5 Ağustos 2010 Perşembe

Özgürlük Üstüne

Düşünce özgürlüğü ile düşündüğünü söyleme özgürlüğünün, insanlığın düşünsel mutluluğu için (ki insanların diğer tüm mutlulukları buna bağlıdır) çok gerekli olduğunu dört ayrı nedene dayanarak ortaya koyabiliriz;
Birincisi, herhangi bir düşünce susmak zorunda bırakılırsa, bu düşünce, bizim kesin olarak bilebileceğimiz şeylere karşın, doğru olabilir. Bunu kabul etmemek yanılmaz olduğumuz sanmak olur.
İkincisi, susturulan düşünce yanlış bile olsa, bunda bir parça gerçek bulunması olanaklıdır, pek çok kez de bulunur; ve madem ki herhangi bir konuda genel olan ya da baskın olan düşünce nadiren gerçeğin tamamı olur ya da hiç bir zaman olmaz, o halde gerçeğin geriye kalan kısmının tamamlanması olasılığı ancak karşıt düşüncelerin çarpışmasındadır.

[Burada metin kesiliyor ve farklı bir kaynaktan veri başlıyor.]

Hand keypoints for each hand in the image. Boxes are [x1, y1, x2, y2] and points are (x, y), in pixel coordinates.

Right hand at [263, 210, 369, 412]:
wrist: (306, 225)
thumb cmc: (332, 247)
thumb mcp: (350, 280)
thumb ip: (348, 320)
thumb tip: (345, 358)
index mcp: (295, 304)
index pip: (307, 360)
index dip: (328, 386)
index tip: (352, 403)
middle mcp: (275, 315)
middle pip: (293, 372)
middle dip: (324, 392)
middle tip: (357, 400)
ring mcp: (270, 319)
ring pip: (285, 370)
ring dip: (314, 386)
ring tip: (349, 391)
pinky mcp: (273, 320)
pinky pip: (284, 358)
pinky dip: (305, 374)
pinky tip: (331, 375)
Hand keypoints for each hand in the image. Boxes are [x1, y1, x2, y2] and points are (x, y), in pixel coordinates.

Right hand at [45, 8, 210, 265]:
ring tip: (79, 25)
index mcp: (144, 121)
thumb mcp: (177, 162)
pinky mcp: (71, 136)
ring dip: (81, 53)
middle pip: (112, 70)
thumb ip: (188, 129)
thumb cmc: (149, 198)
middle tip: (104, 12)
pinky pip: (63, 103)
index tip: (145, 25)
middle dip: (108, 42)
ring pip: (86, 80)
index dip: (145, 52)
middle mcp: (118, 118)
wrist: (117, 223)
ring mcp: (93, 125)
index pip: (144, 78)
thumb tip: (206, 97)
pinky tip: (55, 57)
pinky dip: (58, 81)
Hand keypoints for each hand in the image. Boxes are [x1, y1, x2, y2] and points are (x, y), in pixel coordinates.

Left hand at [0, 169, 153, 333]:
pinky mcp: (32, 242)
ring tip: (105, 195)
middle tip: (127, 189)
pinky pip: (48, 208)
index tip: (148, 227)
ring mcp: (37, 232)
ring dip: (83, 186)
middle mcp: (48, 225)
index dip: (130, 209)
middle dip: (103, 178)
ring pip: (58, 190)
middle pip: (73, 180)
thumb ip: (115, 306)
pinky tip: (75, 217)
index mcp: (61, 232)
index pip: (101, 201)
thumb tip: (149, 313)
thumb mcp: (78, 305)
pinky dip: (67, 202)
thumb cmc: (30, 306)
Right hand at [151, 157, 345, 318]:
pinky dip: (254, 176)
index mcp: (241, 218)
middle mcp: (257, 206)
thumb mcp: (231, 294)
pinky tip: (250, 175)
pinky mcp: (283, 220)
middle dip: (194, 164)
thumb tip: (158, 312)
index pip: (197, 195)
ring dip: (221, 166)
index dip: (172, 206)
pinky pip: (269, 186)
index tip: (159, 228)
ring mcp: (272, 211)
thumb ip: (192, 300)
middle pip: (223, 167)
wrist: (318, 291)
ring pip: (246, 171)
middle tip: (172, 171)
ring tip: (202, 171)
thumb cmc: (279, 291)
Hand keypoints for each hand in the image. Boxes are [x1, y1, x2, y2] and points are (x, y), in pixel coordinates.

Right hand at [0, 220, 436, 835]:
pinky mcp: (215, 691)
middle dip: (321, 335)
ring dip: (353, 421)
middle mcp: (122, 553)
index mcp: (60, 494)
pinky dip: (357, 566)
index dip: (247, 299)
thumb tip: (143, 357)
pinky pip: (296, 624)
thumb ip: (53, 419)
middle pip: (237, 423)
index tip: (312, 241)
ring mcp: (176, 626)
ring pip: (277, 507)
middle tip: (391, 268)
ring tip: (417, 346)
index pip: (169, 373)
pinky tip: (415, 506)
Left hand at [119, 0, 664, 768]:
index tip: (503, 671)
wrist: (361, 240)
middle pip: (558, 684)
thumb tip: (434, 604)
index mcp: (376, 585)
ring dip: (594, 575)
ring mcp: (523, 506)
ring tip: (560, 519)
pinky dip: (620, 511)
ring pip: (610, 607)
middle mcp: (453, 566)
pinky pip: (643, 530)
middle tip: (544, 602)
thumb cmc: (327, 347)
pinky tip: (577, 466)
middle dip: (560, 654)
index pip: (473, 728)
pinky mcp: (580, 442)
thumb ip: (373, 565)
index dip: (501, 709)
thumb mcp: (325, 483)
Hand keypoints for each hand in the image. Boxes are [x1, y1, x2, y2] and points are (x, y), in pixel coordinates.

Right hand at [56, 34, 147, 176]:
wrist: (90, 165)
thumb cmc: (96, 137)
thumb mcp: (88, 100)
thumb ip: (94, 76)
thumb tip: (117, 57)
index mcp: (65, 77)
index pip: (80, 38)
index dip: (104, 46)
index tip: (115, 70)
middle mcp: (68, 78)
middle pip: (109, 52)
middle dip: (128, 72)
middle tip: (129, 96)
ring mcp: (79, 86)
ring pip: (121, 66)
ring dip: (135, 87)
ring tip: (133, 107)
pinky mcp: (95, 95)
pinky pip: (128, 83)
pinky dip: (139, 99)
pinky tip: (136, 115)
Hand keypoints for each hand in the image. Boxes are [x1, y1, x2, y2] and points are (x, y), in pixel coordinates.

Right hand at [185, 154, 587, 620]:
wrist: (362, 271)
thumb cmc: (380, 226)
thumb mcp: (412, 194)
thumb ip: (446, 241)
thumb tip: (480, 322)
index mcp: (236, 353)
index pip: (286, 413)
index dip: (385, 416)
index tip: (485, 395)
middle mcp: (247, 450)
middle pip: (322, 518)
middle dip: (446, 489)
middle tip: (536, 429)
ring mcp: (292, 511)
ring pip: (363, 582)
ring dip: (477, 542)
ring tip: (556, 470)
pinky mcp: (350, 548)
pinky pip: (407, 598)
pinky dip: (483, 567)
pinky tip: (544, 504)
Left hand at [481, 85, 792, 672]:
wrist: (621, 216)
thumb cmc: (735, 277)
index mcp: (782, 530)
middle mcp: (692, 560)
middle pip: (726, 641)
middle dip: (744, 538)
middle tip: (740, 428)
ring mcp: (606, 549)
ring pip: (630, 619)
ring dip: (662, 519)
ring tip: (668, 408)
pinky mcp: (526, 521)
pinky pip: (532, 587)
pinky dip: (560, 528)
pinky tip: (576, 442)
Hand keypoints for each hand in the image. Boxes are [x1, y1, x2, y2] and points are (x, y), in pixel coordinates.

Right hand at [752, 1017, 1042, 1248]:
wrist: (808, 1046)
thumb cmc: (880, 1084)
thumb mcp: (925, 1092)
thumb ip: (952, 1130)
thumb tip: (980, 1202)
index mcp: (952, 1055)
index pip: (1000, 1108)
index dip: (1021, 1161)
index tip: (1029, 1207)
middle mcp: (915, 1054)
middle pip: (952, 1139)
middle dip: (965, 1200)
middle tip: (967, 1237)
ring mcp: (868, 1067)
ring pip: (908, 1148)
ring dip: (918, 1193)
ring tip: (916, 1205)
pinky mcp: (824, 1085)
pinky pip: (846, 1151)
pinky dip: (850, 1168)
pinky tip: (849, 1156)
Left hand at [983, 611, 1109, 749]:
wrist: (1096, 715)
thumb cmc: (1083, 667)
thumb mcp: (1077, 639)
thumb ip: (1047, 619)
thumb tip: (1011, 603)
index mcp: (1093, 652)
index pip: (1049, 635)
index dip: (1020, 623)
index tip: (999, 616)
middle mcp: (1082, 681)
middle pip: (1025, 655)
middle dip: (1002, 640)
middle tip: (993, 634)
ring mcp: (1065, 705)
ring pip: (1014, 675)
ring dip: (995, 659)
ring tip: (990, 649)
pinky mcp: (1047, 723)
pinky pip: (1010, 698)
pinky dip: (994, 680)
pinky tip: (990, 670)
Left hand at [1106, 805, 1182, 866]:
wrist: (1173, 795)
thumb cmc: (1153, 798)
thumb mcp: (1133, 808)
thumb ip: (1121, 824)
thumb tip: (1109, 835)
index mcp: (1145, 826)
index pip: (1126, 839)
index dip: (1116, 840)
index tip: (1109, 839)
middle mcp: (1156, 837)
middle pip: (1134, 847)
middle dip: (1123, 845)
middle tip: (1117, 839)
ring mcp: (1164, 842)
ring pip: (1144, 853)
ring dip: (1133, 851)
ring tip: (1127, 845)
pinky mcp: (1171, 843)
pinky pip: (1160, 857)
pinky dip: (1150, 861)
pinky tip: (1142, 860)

Üçüncüsü, doğruluğu belirlenmemiş düşünce yalnız doğru değil, aynı zamanda gerçeğin bütünü bile olsa, ona kuvvetle ve ciddi olarak itiraz edilmesine katlanılmadıkça ve fiilen itiraz olunmadıkça, o düşünceyi kabul edenlerin çoğunca, akla uygun nedenleri çok az anlaşılarak ve sezilerek, bir önyargı şeklinde inanılır. Sorun bu kadarla kalsa iyi, bir de dördüncü olarak, öğretinin kendi anlamı da, kaybolmak, zayıflamak ve insan karakteriyle yaşam tarzı üzerindeki hayat etkisinden yoksun kalmak tehlikesine düşer. Dogma, bütün bütün etkisiz, boşuna yer kaplayan, fakat herhangi gerçek ve yürekten duyulan bir inancın akıl ve kişisel deney yolundan gelişmesini ortadan kaldıran, salt biçimsel bir açıklama halini alır.